Mover Hamlet de gira ha sido aún más complicado que los ensayos. Cada bolo una agonía, una empresa épica. Una compañía como la nuestra no puede permitirse un día de premontaje. Los técnicos comienzan a montar a las 8 de la mañana para hacer la función a las 8 de la tarde. Es poco menos que imposible llegar técnicamente. Imposible por completo que los actores puedan tener un rato en el escenario para aclimatarse al nuevo teatro. Imposible retocar, afinar, cuidar los detalles. Los técnicos llegan con la lengua fuera, hacen la función y después vuelven a desmontar porque un día extra de desmontaje también es imposible. Imposible, imposible, imposible. Hacer teatro cada vez es más imposible.

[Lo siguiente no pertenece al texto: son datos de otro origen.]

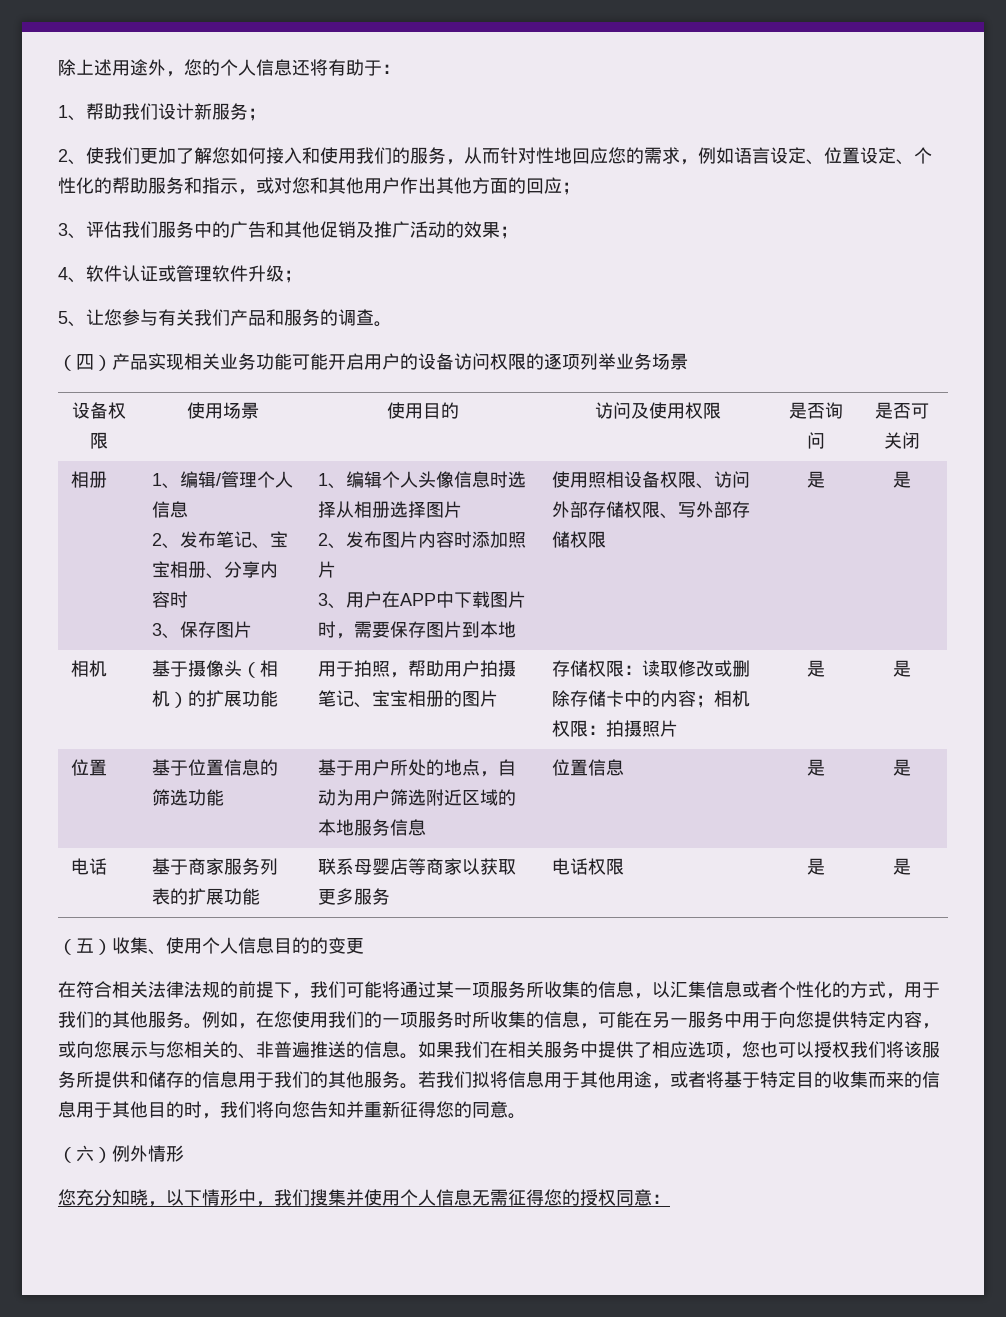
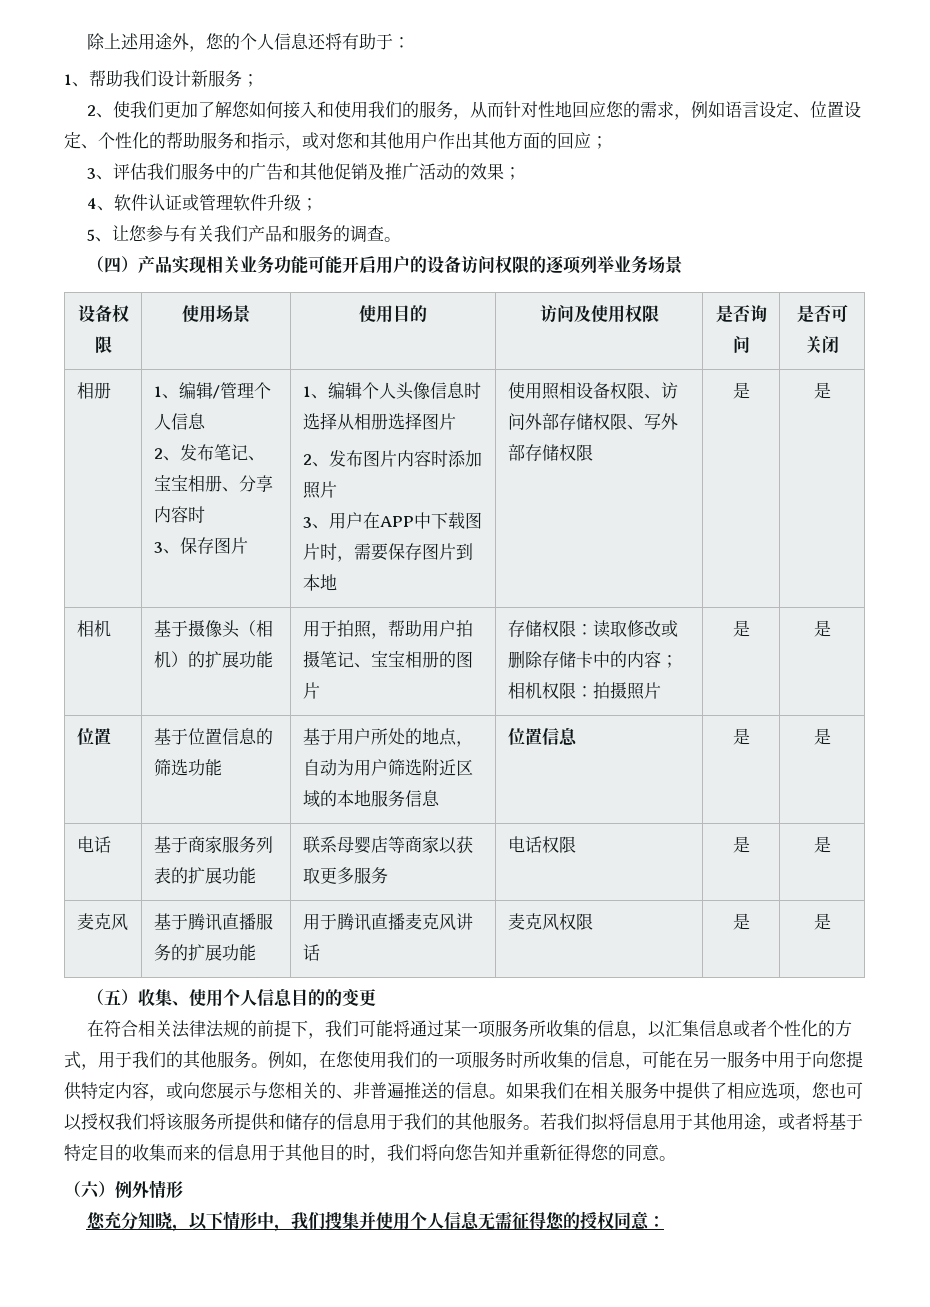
(911, 866) none -> [76,913,128,931] [153,913,273,931] [153,944,256,961] [302,913,473,931] [302,944,320,961] [507,913,593,931] [732,913,750,930] [813,913,831,930] // 麦克风 | 基于腾讯直播服务的扩展功能 | 用于腾讯直播麦克风讲话 | 麦克风权限 | 是 | 是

Después de todas las carreras me siento a ver la función. Trago saliva para ver si me baja el corazón a su sitio. Pienso: esto no tiene sentido. No quiero seguir así. También pienso: el espectáculo debe continuar… ¿Hasta cuándo? ¿Hasta caer reventados? ¡Hay que continuar! NO. Vamos a dejar de hacerlo y punto… Un gentío vociferando en mi cabeza me impide concentrarme en la función. Y parece que Hamlet, desde el escenario, lo nota. Él es una estrella. Requiere toda la atención. No permite que haya más voz que la suya. El príncipe afina su verbo solo para mí y dispara: ¡Qué gran obra es el hombre! ¡Su capacidad de razonar, sus infinitas facultades! Expresivo y admirable en forma y movimiento. Como un ángel en acción, como un dios en pensamiento. Portento del mundo, paradigma de los animales. Y, sin embargo, ¿qué es para mí esta quinta esencia del barro? Sus palabras llegan claras. Se posan sobre mí con suavidad y se instalan en mi cabeza haciendo que cualquier otra voz desaparezca. Sembrador de los deslumbramientos. En cada palabra, una imagen; en cada palabra, el contraste; en cada palabra, el día y la noche. Y mi dolor se suma como un pequeño afluente para acaudalar el inmenso dolor de Hamlet. Soy parte y todo. En toda tragedia, detrás del frenético torbellino de pasiones humanas, de impotencia, de amor, de odio, detrás de los cuadros de ardientes aspiraciones y fracasos percibimos el lejano eco de una sinfonía mística que nos habla de lo antiguo, íntimo y entrañable. Nos han separado del círculo del mismo modo que en otras tiempos se separó la tierra. El dolor está en esta eterna separación, en el mismo “yo”, en el hecho de que yo no sea tú, en que no se halle todo en torno mío, en que todo –el hombre, las piedras, los planetas- están solos en el inmenso silencio de la noche eterna…
Vuelve Hamlet. Hamlet debe volver permanentemente. ¡Te celebramos, príncipe!
Miguel del Arco
Director y adaptador de Hamlet
Hamlet puede verse del 9 de febrero al 5 de marzo en El Pavón Teatro Kamikaze.